What is needed | Skip the pictures and restate, word for word, the lines from the one containing "Fig. 2 DNA origami" to the end of the data below.

Provided material |
⟨
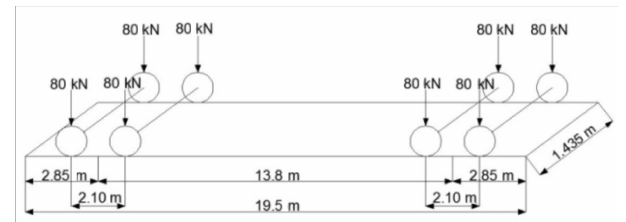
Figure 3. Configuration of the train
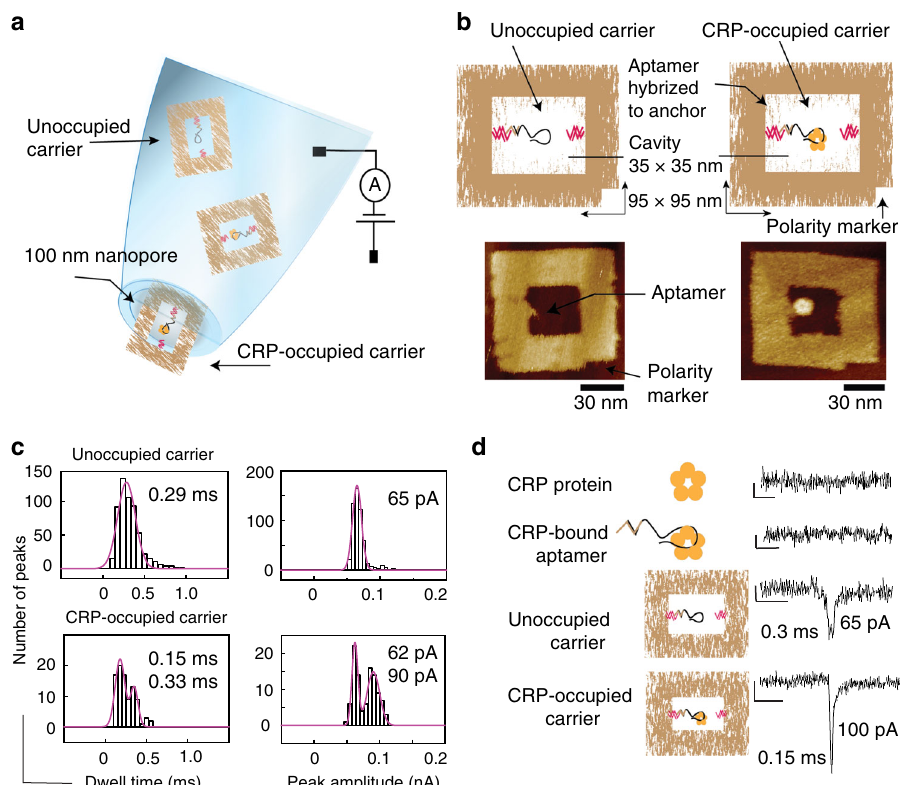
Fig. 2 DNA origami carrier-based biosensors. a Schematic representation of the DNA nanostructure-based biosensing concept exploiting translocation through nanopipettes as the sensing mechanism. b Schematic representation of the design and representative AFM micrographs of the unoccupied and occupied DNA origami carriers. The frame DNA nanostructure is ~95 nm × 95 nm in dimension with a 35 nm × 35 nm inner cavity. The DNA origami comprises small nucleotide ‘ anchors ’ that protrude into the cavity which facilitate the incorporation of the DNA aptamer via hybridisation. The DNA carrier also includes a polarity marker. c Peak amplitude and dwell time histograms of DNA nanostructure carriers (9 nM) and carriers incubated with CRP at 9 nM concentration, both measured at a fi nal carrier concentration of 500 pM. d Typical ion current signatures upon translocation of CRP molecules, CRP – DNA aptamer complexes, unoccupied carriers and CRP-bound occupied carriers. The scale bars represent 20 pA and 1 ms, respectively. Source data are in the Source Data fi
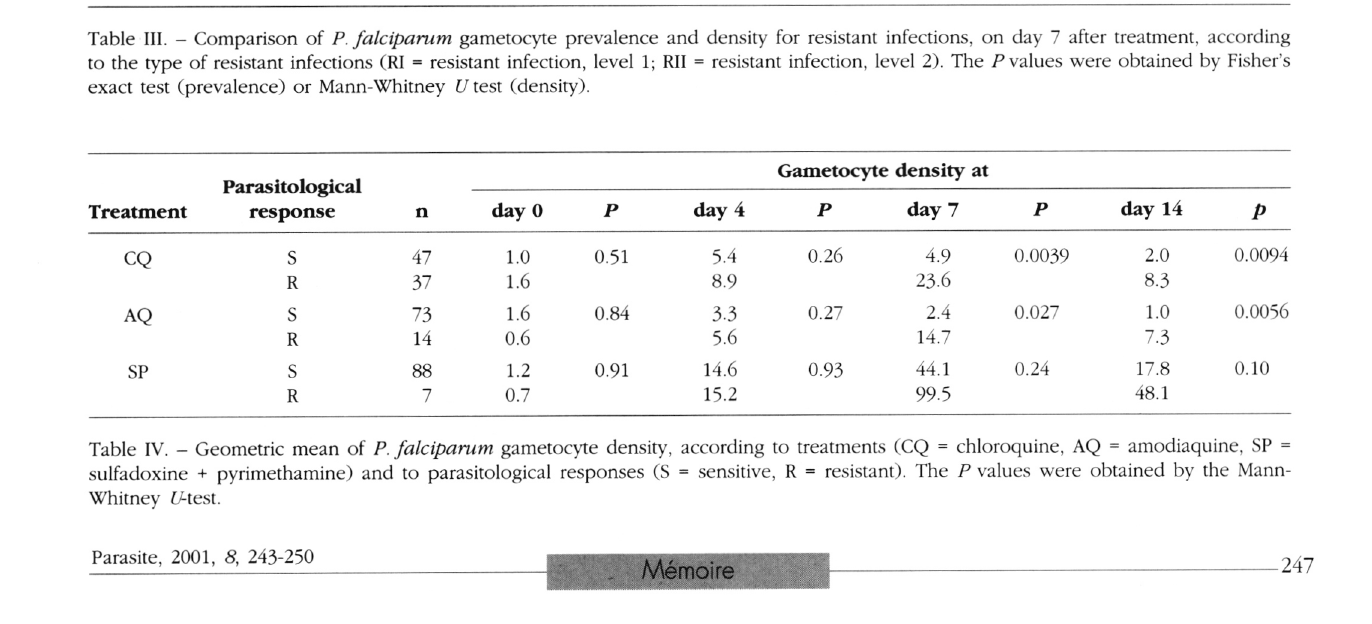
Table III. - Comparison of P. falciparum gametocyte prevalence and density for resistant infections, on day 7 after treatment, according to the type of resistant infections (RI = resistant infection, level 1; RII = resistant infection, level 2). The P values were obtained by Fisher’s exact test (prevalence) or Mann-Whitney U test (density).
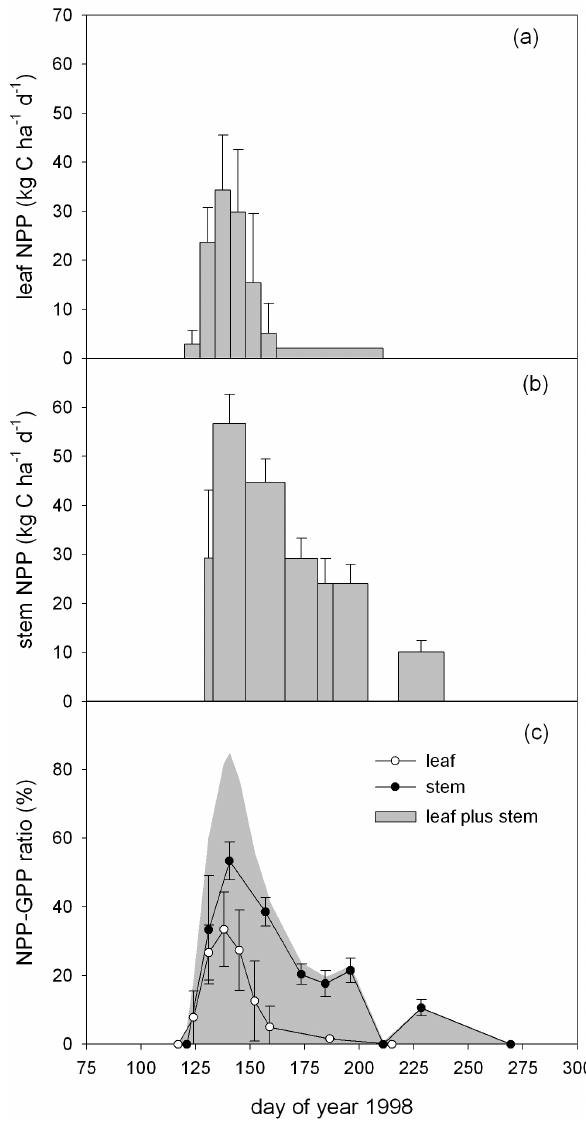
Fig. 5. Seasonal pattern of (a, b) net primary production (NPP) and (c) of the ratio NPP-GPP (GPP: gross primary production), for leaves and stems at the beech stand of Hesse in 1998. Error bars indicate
⟩
Solution to the problem |
Fig. 2 DNA origami carrier-based biosensors. a Schematic representation of the DNA nanostructure-based biosensing concept exploiting translocation through nanopipettes as the sensing mechanism. b Schematic representation of the design and representative AFM micrographs of the unoccupied and occupied DNA origami carriers. The frame DNA nanostructure is ~95 nm × 95 nm in dimension with a 35 nm × 35 nm inner cavity. The DNA origami comprises small nucleotide ‘ anchors ’ that protrude into the cavity which facilitate the incorporation of the DNA aptamer via hybridisation. The DNA carrier also includes a polarity marker. c Peak amplitude and dwell time histograms of DNA nanostructure carriers (9 nM) and carriers incubated with CRP at 9 nM concentration, both measured at a fi nal carrier concentration of 500 pM. d Typical ion current signatures upon translocation of CRP molecules, CRP – DNA aptamer complexes, unoccupied carriers and CRP-bound occupied carriers. The scale bars represent 20 pA and 1 ms, respectively. Source data are in the Source Data fi
Table III. - Comparison of P. falciparum gametocyte prevalence and density for resistant infections, on day 7 after treatment, according to the type of resistant infections (RI = resistant infection, level 1; RII = resistant infection, level 2). The P values were obtained by Fisher’s exact test (prevalence) or Mann-Whitney U test (density).
Fig. 5. Seasonal pattern of (a, b) net primary production (NPP) and (c) of the ratio NPP-GPP (GPP: gross primary production), for leaves and stems at the beech stand of Hesse in 1998. Error bars indicate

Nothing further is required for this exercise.